TEXT EXCERPT:
*****

Adaptation Mechanism of Roots to Low and High Nitrogen Revealed by Proteomic Analysis

• Main Authors: Wei Xin, Lina Zhang, Jiping Gao, Wenzhong Zhang, Jun Yi, Xiaoxi Zhen, Congyuan Bi, Dawei He, Shiming Liu, Xinyu Zhao
• Format: Article
• Language: English
• Published: SpringerOpen 2021-01-01
• Series: Rice
• Subjects: Nitrogen; Proteomics; Root system morphology; Rice
• Online Access: https://doi.org/10.1186/s12284-020-00443-y
• ISSN: 1939-8425; 1939-8433

Abstract Background Nitrogen-based nutrients are the main factors affecting rice growth and development. Root systems play an important role in helping plants to obtain nutrients from the soil. Root morphology and physiology are often closely related to above-ground plant organs performance. Therefore, it is important to understand the regulatory effects of nitrogen (N) on rice root growth to improve nitrogen use efficiency. Results In this study, changes in the rice root traits under low N (13.33 ppm), normal N (40 ppm) and high N (120 ppm) conditions were performed through root morphology analysis. These results show that, compared with normal N conditions, root growth is promoted under low N conditions, and inhibited under high N conditions. To understand the molecular mechanism underlying the rice root response to low and high N conditions, comparative proteomics analysis was performed using a tandem mass tag (TMT)-based approach, and differentially abundant proteins (DAPs) were further characterized. Compared with normal N conditions, a total of 291 and 211 DAPs were identified under low and high N conditions, respectively. The abundance of proteins involved in cell differentiation, cell wall modification, phenylpropanoid biosynthesis, and protein synthesis was differentially altered, which was an important reason for changes in root morphology. Furthermore, although both low and high N can cause nitrogen stress, rice roots revealed obvious differences in adaptation to low and high N. Conclusions These results provide insights into global changes in the response of rice roots to nitrogen availability and may facilitate the development of rice cultivars with high nitrogen use efficiency through root-based genetic improvements.

*****

GIVEN INFORMATION:
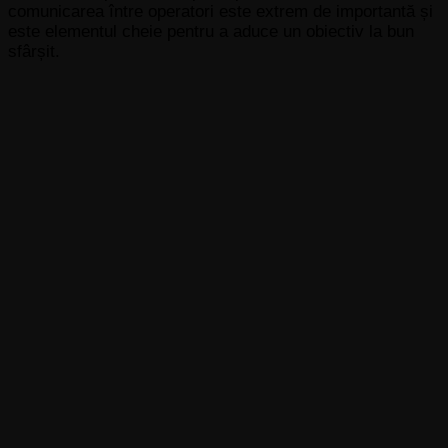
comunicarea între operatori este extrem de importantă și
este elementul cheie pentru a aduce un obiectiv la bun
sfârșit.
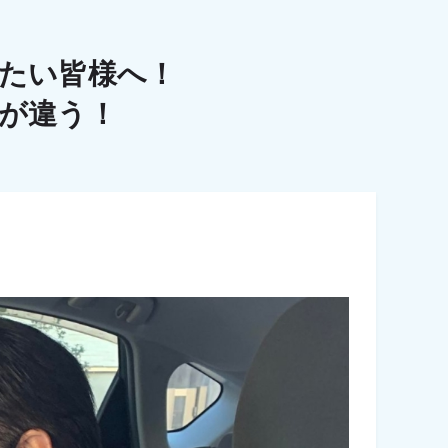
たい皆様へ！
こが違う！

*****

LIST OF TASKS:
(A) In the abstract on rice roots and nitrogen, what nitrogen concentration was used for the high N condition?
(B) Summarize the abstract on rice roots and nitrogen in two sentences.

YOUR RESPONSES:
(A) 120 ppm.

(B) Compared with normal nitrogen, low nitrogen promoted rice root growth and high nitrogen inhibited it. A TMT-based proteomic analysis found 291 differentially abundant proteins under low nitrogen and 211 under high nitrogen, with changes in proteins for cell differentiation, cell wall modification, phenylpropanoid biosynthesis and protein synthesis underlying the shifts in root morphology.